Additionally, there are regional police that are able to effectively address perceived threats to the CCP’s authority, but they are not adept in dealing with common crimes, the explainer said.

More police than elsewhere

The report said that there were more police in the Xinjiang Uyghur Autonomous Region, or XUAR, per population than elsewhere in the country.

As of 2017, there were 2.3 times more People’s Armed Police and other “security-related positions” than elsewhere in China: 478 per 100,000 population compared to 212 nationally, it said.

“The purpose of the explainer is to try to make it much more clear in terms of what actually is happening on the ground,” Peter Irwin, the associate director for research and advocacy at UHCP told RFA’s Uyghur Service.

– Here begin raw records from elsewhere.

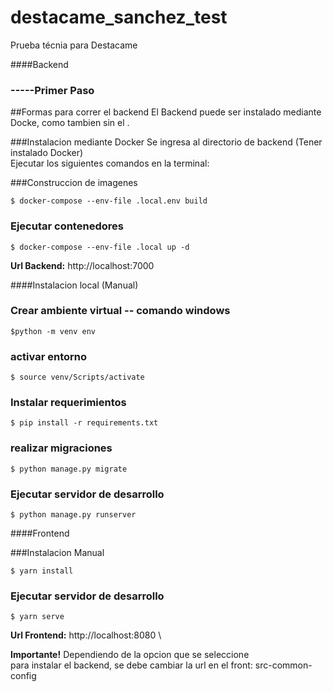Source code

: # destacame_sanchez_test
Prueba técnia para Destacame

####Backend
### -----Primer Paso 

##Formas para correr el backend
El Backend puede ser instalado mediante Docke, como tambien sin el .

###Instalacion mediante Docker
Se ingresa al directorio de backend (Tener instalado Docker) \
Ejecutar los siguientes comandos en la terminal:

###Construccion de imagenes
```
$ docker-compose --env-file .local.env build
```
### Ejecutar contenedores
```
$ docker-compose --env-file .local up -d
```
**Url Backend:** http://localhost:7000


####Instalacion local (Manual)

### Crear ambiente virtual -- comando windows
```
$python -m venv env

```
### activar entorno

```
$ source venv/Scripts/activate
```
### Instalar requerimientos
```
$ pip install -r requirements.txt
```

### realizar migraciones
```
$ python manage.py migrate
```

### Ejecutar servidor de desarrollo
```
$ python manage.py runserver
```

####Frontend

###Instalacion Manual
```
$ yarn install
```

### Ejecutar servidor de desarrollo
```
$ yarn serve
```

**Url Frontend:** http://localhost:8080 \


**Importante!** Dependiendo de la opcion que se seleccione \
para instalar el backend, se debe cambiar la url en el front:
src-common-config
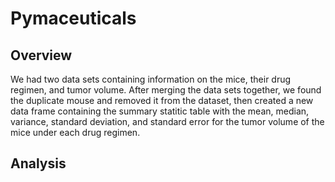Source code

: # Pymaceuticals

## Overview
We had two data sets containing information on the mice, their drug regimen, and tumor volume. After merging the data sets together, we found the duplicate mouse and removed it from the dataset, then created a new data frame containing the summary statitic table with the mean, median, variance, standard deviation, and standard error for the tumor volume of the mice under each drug regimen. 
## Analysis


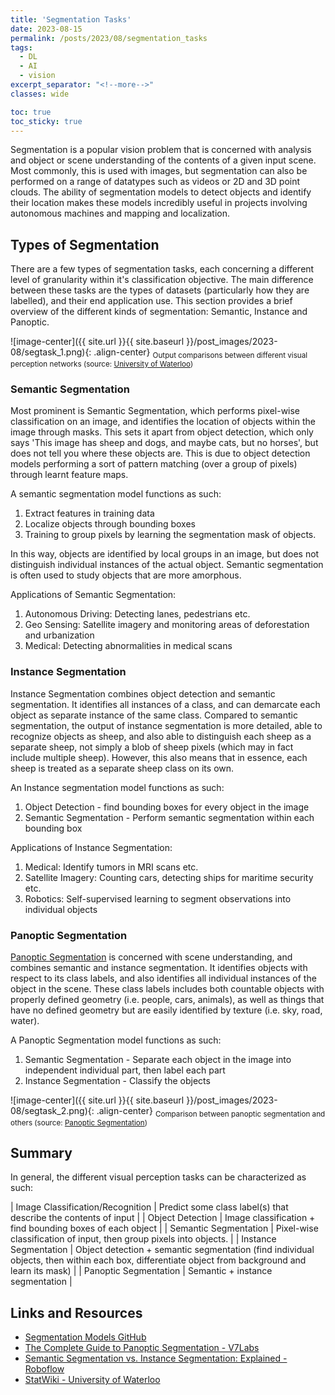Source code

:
 ```yaml
---
title: 'Segmentation Tasks'
date: 2023-08-15
permalink: /posts/2023/08/segmentation_tasks
tags:
  - DL
  - AI
  - vision
excerpt_separator: "<!--more-->"
classes: wide

toc: true
toc_sticky: true
---
```



Segmentation is a popular vision problem that is concerned with analysis and object or scene understanding of the contents of a given input scene. Most commonly, this is used with images, but segmentation can also be performed on a range of datatypes such as videos or 2D and 3D point clouds. The ability of segmentation models to detect objects and identify their location makes these models incredibly useful in projects involving autonomous machines and mapping and localization.<!--more-->


## Types of Segmentation


There are a few types of segmentation tasks, each concerning a different level of granularity within it's classification objective. The main difference between these tasks are the types of datasets (particularly how they are labelled), and their end application use. This section provides a brief overview of the different kinds of segmentation: Semantic, Instance and Panoptic.

![image-center]({{ site.url }}{{ site.baseurl }}/post_images/2023-08/segtask_1.png){: .align-center}
<sub>Output comparisons between different visual perception networks (source: [University of Waterloo](https://wiki.math.uwaterloo.ca/statwiki/index.php?title=User%3AX93ma))</sub>



### Semantic Segmentation


Most prominent is Semantic Segmentation, which  performs pixel-wise classification on an image, and identifies the location of objects within the image through masks. This sets it apart from object detection, which only says 'This image has sheep and dogs, and maybe cats, but no horses', but does not tell you where these objects are. This is due to object detection models performing a sort of pattern matching (over a group of pixels) through learnt feature maps. 

A semantic segmentation model functions as such:
1.  Extract features in training data
2. Localize objects through bounding boxes
3. Training to group pixels by learning the segmentation mask of objects. 

In this way, objects are identified by local groups in an image, but does not distinguish individual instances of the actual object. Semantic segmentation is often used to study objects that are more amorphous.

Applications of Semantic Segmentation: 
1. Autonomous Driving: Detecting lanes, pedestrians etc.
2. Geo Sensing: Satellite imagery and monitoring areas of deforestation and urbanization
3. Medical: Detecting abnormalities in medical scans


### Instance Segmentation


Instance Segmentation combines object detection and semantic segmentation. It identifies all instances of a class, and can demarcate each object as separate instance of the same class. Compared to semantic segmentation, the output of instance segmentation is more detailed, able to recognize objects as sheep, and also able to distinguish each sheep as a separate sheep, not simply a blob of sheep pixels (which may in fact include multiple sheep). However, this also means that in essence, each sheep is treated as a separate sheep class on its own.

An Instance segmentation model functions as such:
1. Object Detection - find bounding boxes for every object in the image
2. Semantic Segmentation - Perform semantic segmentation within each bounding box

Applications of Instance Segmentation: 
1. Medical: Identify tumors in MRI scans etc.
2. Satellite Imagery: Counting cars, detecting ships for maritime security etc.
3. Robotics: Self-supervised learning to segment observations into individual objects


### Panoptic Segmentation


[Panoptic Segmentation](https://arxiv.org/abs/1801.00868) is concerned with scene understanding, and combines semantic and instance segmentation. It identifies objects with respect to its class labels, and also identifies all individual instances of the object in the scene. These class labels includes both countable objects with properly defined geometry (i.e. people, cars, animals), as well as things that have no defined geometry but are easily identified by texture (i.e. sky, road, water).

A Panoptic Segmentation model functions as such:
1. Semantic Segmentation - Separate each object in the image into independent individual part, then label each part
2. Instance Segmentation - Classify the objects


![image-center]({{ site.url }}{{ site.baseurl }}/post_images/2023-08/segtask_2.png){: .align-center}
<sub>Comparison between panoptic segmentation and others (source: [Panoptic Segmentation](https://arxiv.org/abs/1801.00868))</sub>


## Summary


In general, the different visual perception tasks can be characterized as such:

| Image Classification/Recognition | Predict some class label(s) that describe the contents of input |
| Object Detection | Image classification + find bounding boxes of each object |
| Semantic Segmentation | Pixel-wise classification of input, then group pixels into objects. |
| Instance Segmentation | Object detection + semantic segmentation (find individual objects, then within each box, differentiate object from background and learn its mask) |
| Panoptic Segmentation | Semantic + instance segmentation |


## Links and Resources

- [Segmentation Models GitHub](https://github.com/qubvel/segmentation_models/tree/94f624b7029deb463c859efbd92fa26f512b52b8)
- [The Complete Guide to Panoptic Segmentation - V7Labs](https://www.v7labs.com/blog/panoptic-segmentation-guide)
- [Semantic Segmentation vs. Instance Segmentation: Explained - Roboflow](https://blog.roboflow.com/difference-semantic-segmentation-instance-segmentation/)
- [StatWiki - University of Waterloo](https://wiki.math.uwaterloo.ca/statwiki/index.php?title=User%3AX93ma)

“Who is responsible for these kinds of abuses?” he asked. “Who are the actual people who are on the ground repressing the population and implementing these policies?”

Irwin said it was important to not only condemn the upper leadership in China.

“What’s important is that in terms of accountability, in terms of understanding who is responsible for these kinds of abuses, it’s critical that we … also focus on the ones who are actually perpetrating the abuses on the ground,” he said.

People often have difficulty understanding the differences between the several types of police in Xinjiang, Ben Carrdus, the researcher who wrote the explainer, told RFA.

“It’s very notable when you read reports about what’s happening in the Uyghur region that there’s a lot of confusion, really … about which kind of police are operating on the ground,” he said. “So there was often people confusing the army and the police. And there’s so many different police forces at work in the region.

The explainer displays the uniforms of the different types of police in Xinjiang and explains their roles.

“It’s very difficult to know who is who. The uniforms can be very similar. They have similar duties, but they have different command structures. It’s all very confusing,” he said. “And so the idea of this explainer, … is to just clarify what kind of police do what duties.”